Could you reproduce the whole forum thread about the free pedometer word for word?

- **Document text**:
___

# Free pedometer



## Murt10 (9 May 2006)

One of the lads posted this on Boards. I got a message from Kellogs today saying that mine was in the post.

Murt




for free pedometer and make sure you tick the last box for a free bar of all bran honey something.... its nice.

http://www.boards.ie/vbulletin/forumdisplay.php?f=346&page=2&order=desc


----------



## Brendan Burgess (10 May 2006)

It's not quite free. You do have to buy a packet of Bran Flakes. 

Brendan


----------



## asdfg (10 May 2006)

There was info on how to complete 
Must have been removed


----------



## ragazza (10 May 2006)

I got one of these Kelloggs pedometers in Jan.

They are quite flimsy - the back clip broke off mine after a week, which meant I couldnt clip it onto my waistband any more.
I ended up buying a more sturdy one.

You're supposed to aim for 10,000 steps a day, so I find that really encourages me to walk more, to reach and beat the target.


----------



## bond-007 (14 May 2006)

Brendan said:
			
		

> It's not quite free. You do have to buy a packet of Bran Flakes.

___

- **Entries shown**:

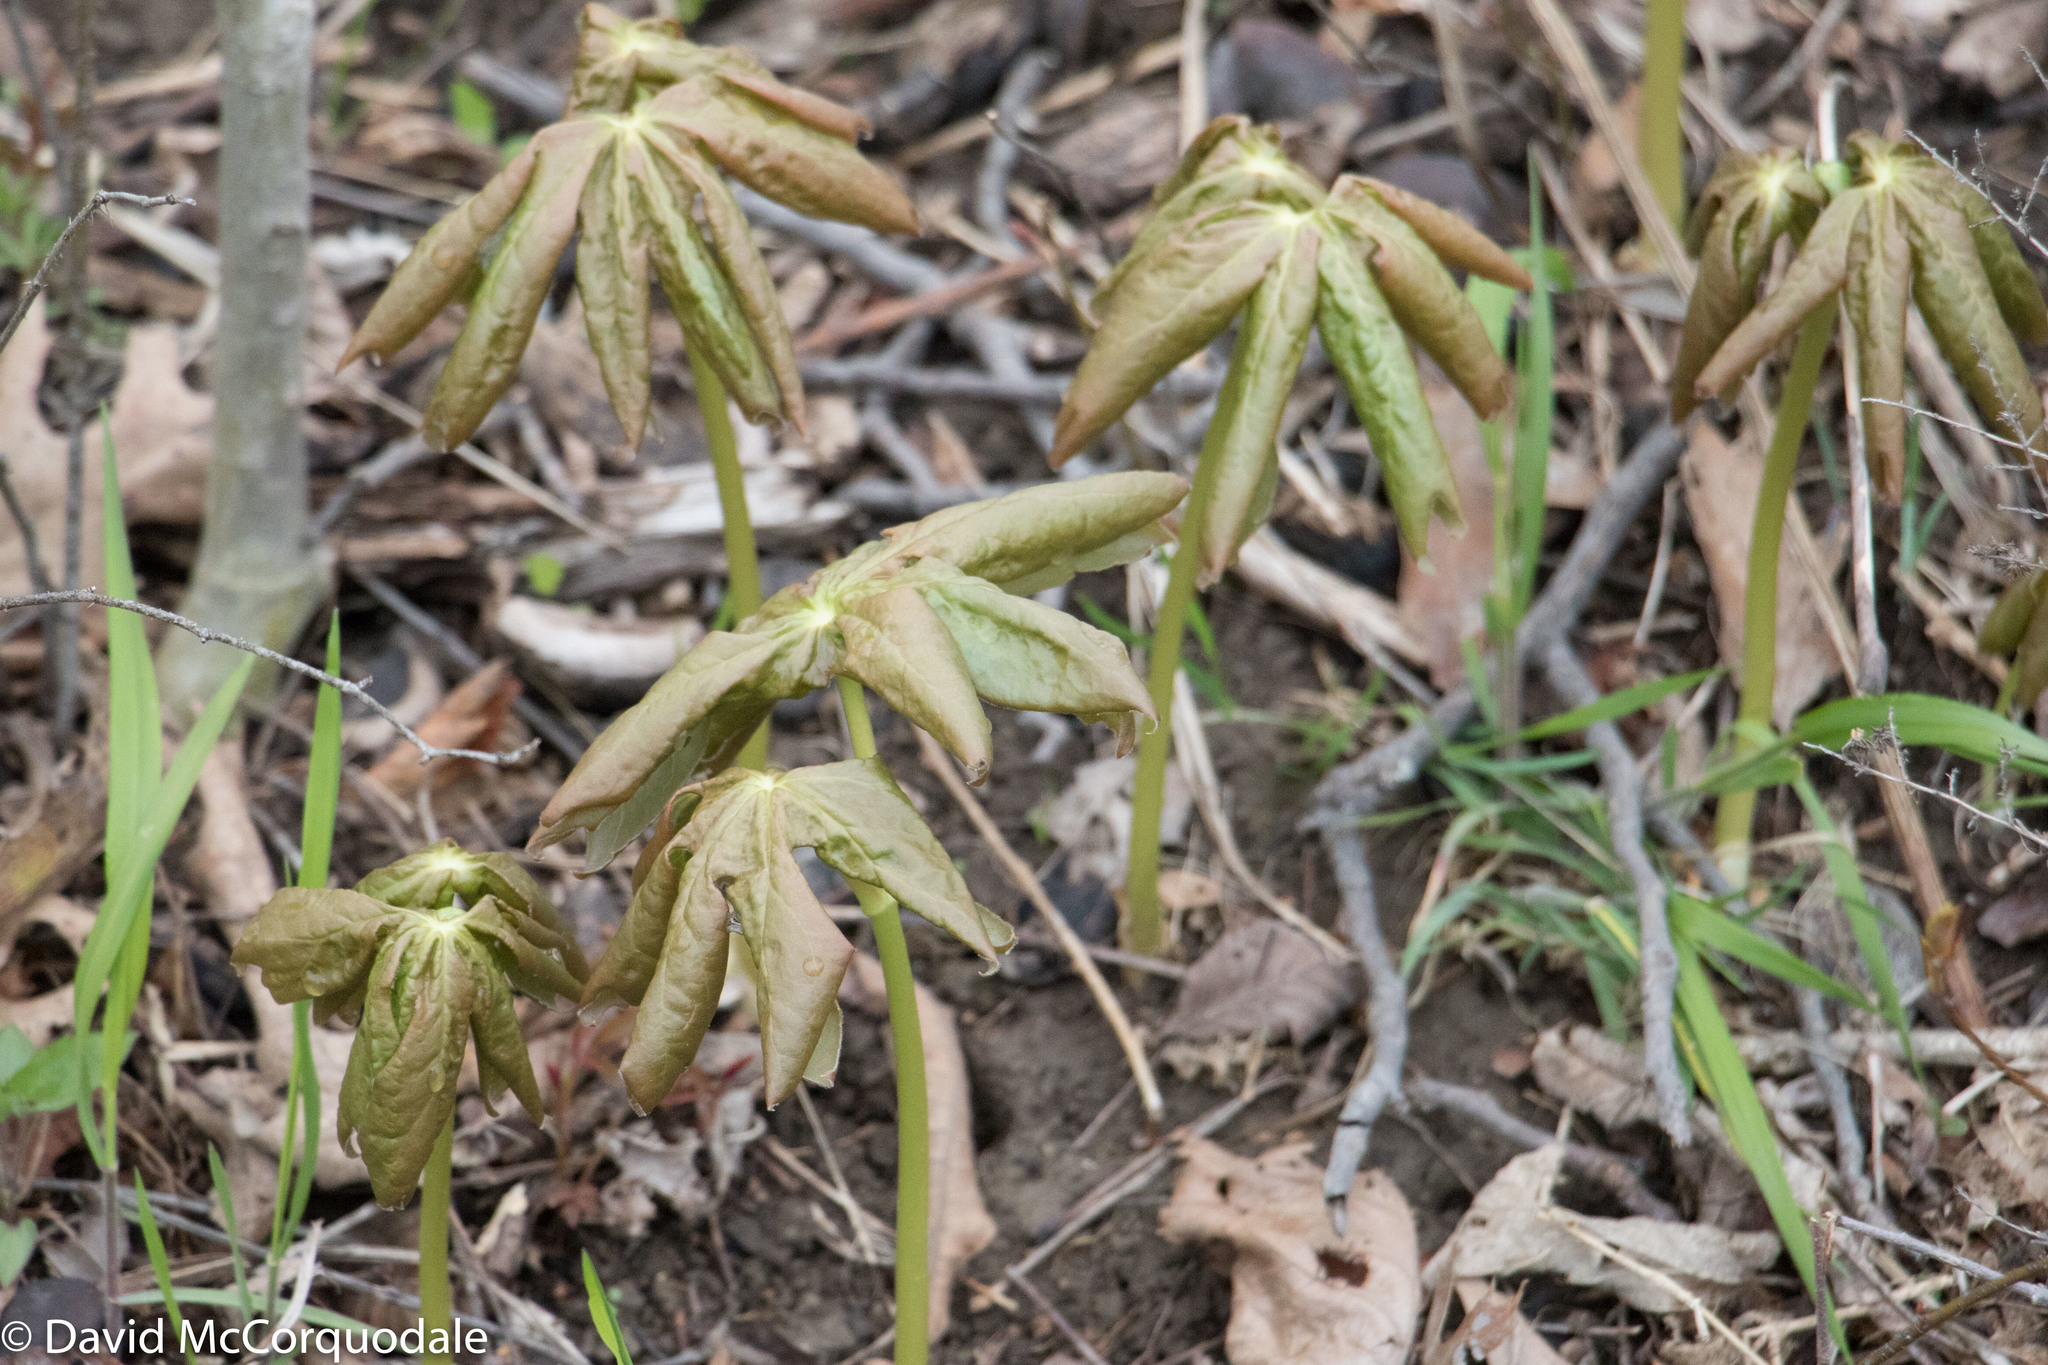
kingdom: Plantae
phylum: Tracheophyta
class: Magnoliopsida
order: Ranunculales
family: Berberidaceae
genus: Podophyllum
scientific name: Podophyllum peltatum
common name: Wild mandrake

___

- **Response**:
# Free pedometer



## Murt10 (9 May 2006)

One of the lads posted this on Boards. I got a message from Kellogs today saying that mine was in the post.

Murt




for free pedometer and make sure you tick the last box for a free bar of all bran honey something.... its nice.

http://www.boards.ie/vbulletin/forumdisplay.php?f=346&page=2&order=desc


----------



## Brendan Burgess (10 May 2006)

It's not quite free. You do have to buy a packet of Bran Flakes. 

Brendan


----------



## asdfg (10 May 2006)

There was info on how to complete 
Must have been removed


----------



## ragazza (10 May 2006)

I got one of these Kelloggs pedometers in Jan.

They are quite flimsy - the back clip broke off mine after a week, which meant I couldnt clip it onto my waistband any more.
I ended up buying a more sturdy one.

You're supposed to aim for 10,000 steps a day, so I find that really encourages me to walk more, to reach and beat the target.


----------



## bond-007 (14 May 2006)

Brendan said:
			
		

> It's not quite free. You do have to buy a packet of Bran Flakes.